The Vesuvius Challenge is offering a $1million prize to the first team to "Read at least 4 separate passages of continuous and plausible text from the scrolls, each at least 140 characters long". So if your submission is four consecutive tweets from Stephen Fry - even if in Latin - you are not going to win. But that's a big prize for a big ask; so there is a letter prize of $40K if you decipher 10 characters on a fragment at least 4cm² in extent. Plausibility rules apply here too. It will be a software solution where the algorithm calls out enhance! . . . enhance! . . . until there is no contrast left to work on - all that's left is grey e-soup. The two large$t sponsors of the prize are a) tECHbRO JosephJacks who is gate-keeping his LinkedIn account with a dorky bot-cancelling task which took this dull-human 3 attempts to crack. b) Alex Gerko was-a-Russian British currency trader.

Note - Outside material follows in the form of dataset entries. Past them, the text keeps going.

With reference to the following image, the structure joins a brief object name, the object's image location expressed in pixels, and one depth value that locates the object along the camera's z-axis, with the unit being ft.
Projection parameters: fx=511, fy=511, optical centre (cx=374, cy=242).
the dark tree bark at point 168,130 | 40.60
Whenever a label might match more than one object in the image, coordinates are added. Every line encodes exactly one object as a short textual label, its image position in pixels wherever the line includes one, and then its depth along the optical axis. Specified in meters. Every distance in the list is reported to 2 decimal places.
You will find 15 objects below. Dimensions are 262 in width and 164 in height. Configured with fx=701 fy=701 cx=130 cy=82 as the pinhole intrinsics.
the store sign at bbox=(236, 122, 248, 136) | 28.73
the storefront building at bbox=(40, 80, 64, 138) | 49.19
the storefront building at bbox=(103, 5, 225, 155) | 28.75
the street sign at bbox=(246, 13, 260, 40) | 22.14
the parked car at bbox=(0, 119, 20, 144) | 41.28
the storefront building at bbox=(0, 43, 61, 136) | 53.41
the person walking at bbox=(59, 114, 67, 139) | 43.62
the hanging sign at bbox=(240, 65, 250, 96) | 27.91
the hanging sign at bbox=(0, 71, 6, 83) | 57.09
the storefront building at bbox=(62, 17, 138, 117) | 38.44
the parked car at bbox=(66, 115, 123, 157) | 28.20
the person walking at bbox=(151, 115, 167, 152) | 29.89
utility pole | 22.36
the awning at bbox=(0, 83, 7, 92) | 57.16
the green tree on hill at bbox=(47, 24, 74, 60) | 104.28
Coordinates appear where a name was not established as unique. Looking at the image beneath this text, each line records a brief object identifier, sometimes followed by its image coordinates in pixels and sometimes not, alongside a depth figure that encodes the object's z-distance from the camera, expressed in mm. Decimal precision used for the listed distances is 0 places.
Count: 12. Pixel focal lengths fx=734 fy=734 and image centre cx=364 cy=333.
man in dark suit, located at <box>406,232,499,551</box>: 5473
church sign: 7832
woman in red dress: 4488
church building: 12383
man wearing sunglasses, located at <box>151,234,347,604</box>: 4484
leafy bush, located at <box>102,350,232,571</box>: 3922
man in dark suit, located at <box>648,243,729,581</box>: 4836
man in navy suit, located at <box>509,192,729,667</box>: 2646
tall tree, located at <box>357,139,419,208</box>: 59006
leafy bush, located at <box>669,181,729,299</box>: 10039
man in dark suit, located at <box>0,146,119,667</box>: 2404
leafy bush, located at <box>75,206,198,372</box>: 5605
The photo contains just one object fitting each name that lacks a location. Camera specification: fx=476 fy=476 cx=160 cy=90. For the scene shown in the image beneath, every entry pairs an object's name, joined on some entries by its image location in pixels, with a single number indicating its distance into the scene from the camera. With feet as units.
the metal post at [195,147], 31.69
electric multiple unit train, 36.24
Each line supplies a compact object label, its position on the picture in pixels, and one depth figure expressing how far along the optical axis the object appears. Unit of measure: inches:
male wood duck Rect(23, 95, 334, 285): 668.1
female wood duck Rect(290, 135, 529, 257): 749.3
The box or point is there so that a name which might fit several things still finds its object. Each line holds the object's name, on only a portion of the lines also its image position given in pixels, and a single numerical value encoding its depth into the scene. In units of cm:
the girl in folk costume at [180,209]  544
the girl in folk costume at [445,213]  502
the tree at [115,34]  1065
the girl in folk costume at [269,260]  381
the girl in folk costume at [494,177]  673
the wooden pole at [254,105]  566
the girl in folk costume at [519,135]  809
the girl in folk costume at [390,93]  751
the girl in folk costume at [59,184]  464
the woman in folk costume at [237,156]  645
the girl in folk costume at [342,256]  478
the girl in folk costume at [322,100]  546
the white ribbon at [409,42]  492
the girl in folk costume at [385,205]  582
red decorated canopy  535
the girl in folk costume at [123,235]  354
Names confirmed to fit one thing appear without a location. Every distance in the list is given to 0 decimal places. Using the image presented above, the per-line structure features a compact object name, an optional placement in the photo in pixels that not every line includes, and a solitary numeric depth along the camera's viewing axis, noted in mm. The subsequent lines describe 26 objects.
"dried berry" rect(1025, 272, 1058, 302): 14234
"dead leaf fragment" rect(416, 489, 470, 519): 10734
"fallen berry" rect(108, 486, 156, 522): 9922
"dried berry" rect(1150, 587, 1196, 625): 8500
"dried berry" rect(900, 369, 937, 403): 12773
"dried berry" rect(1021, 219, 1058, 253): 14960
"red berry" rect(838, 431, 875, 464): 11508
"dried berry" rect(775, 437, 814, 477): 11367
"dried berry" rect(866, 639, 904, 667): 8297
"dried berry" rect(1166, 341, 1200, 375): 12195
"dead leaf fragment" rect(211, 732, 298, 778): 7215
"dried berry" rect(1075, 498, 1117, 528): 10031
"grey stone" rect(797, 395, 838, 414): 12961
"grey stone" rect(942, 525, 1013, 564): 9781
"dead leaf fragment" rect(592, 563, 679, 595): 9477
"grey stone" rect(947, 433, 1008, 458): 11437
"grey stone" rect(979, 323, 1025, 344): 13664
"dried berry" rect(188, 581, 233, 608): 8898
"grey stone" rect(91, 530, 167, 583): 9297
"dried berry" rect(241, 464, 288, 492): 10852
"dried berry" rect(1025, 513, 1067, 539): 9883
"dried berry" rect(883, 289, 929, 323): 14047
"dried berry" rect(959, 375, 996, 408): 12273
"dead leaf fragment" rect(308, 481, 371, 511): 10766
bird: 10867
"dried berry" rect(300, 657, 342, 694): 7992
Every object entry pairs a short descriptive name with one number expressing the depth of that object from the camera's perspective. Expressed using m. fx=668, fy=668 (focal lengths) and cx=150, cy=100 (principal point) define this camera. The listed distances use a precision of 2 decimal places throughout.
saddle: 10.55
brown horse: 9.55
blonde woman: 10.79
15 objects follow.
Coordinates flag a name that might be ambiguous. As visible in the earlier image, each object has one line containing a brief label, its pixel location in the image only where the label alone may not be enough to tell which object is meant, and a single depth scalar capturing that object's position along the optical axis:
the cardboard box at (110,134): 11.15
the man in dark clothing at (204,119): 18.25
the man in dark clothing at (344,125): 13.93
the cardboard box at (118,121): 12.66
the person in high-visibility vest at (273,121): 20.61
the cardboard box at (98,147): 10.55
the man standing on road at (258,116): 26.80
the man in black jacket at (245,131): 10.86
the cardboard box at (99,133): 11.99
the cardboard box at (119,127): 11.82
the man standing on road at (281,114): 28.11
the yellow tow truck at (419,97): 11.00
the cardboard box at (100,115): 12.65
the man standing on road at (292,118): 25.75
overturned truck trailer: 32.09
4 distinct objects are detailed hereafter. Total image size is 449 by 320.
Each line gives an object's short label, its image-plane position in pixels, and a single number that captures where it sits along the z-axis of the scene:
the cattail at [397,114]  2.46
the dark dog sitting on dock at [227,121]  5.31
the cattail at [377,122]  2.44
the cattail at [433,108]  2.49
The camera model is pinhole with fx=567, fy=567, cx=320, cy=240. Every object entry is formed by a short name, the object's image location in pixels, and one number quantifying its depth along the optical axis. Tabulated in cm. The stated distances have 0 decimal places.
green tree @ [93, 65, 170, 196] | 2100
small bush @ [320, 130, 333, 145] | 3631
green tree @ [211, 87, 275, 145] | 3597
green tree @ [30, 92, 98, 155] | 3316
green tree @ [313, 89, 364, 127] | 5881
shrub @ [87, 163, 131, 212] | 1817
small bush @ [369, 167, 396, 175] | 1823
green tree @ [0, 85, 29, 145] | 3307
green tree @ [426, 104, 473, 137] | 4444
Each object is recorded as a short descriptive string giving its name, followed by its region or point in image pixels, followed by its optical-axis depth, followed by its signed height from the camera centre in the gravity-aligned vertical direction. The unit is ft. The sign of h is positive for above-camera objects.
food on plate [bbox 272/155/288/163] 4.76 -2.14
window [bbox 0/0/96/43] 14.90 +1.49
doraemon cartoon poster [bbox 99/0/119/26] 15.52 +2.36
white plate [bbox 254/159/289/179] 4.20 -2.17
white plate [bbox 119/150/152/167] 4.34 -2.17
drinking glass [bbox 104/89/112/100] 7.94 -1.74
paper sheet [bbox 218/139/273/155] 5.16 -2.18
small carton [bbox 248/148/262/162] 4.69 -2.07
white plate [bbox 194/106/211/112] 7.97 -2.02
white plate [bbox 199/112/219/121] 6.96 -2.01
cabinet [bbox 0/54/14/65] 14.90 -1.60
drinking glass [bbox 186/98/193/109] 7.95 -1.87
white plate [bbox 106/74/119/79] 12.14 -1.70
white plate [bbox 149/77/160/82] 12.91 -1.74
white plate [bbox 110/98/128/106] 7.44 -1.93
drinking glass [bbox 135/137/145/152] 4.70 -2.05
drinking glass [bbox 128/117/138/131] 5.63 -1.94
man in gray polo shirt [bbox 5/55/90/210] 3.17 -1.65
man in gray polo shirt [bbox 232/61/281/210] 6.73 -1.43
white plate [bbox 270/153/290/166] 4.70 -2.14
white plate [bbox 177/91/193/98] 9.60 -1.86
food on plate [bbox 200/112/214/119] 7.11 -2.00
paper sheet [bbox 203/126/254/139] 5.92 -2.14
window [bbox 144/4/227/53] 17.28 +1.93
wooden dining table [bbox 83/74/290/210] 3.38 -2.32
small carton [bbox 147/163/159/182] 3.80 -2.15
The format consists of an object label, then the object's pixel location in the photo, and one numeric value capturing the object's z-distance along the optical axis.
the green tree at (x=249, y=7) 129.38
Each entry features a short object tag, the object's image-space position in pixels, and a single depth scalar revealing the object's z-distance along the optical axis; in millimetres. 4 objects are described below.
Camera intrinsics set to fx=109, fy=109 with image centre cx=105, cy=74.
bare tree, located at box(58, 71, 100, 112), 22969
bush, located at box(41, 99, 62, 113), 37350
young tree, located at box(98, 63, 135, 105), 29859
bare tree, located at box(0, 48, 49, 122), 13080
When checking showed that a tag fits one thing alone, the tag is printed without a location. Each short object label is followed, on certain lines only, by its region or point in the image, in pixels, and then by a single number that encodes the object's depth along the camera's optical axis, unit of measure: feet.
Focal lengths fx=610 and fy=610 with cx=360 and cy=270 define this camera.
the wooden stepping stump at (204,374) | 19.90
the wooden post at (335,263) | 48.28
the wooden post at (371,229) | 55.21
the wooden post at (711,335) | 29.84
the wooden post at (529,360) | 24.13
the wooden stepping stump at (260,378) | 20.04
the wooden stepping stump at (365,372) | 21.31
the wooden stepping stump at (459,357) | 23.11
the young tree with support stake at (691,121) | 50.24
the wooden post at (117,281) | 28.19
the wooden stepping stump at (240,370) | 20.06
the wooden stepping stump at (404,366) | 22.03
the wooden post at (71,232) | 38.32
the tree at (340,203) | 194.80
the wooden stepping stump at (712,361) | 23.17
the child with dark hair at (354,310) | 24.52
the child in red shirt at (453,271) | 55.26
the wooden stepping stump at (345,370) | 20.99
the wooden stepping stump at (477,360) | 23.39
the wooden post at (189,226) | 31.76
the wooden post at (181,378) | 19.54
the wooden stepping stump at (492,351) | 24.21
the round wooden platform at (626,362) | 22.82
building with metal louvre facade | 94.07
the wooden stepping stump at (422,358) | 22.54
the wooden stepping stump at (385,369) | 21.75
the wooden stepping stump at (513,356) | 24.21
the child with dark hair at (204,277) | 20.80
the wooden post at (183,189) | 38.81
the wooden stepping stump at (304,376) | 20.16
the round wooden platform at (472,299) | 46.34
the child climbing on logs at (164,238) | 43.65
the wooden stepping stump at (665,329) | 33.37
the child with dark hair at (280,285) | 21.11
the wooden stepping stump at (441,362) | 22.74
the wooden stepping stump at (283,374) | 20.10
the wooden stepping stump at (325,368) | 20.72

It is clear from the frags shown [L] that some parts of some scrolls have been tweezered loose but far more data has been >!poof!<ed to dust by earnest / arrogant employers of prior art in the field. It's like the 17thC antiquarians who dug holes in long-barrows in search of treasure and thereby destroyed forever and all time the archaeological context and stratigraphy which allows sense to be made of the artifacts. To archaeologists, a set of carbonized post-holes and some pot-sherds is more valuable than Sr Narciandi's golden torc from a week ago.
The smart money at the moment is non-destructive X-ray tomography which can non solum tease out the layers of each roll, sed etiam separate the ink from the matrix . . . and read it.
My MeFi pals discussed the challenge in March and proved less interested in the scrolls' literary potential [altho there was one vote for new poems by Sappho] and more in material that would yield insight into the daily lives of ordinary folk at the zenith of the Roman Empire - bring on the shopping lists, like.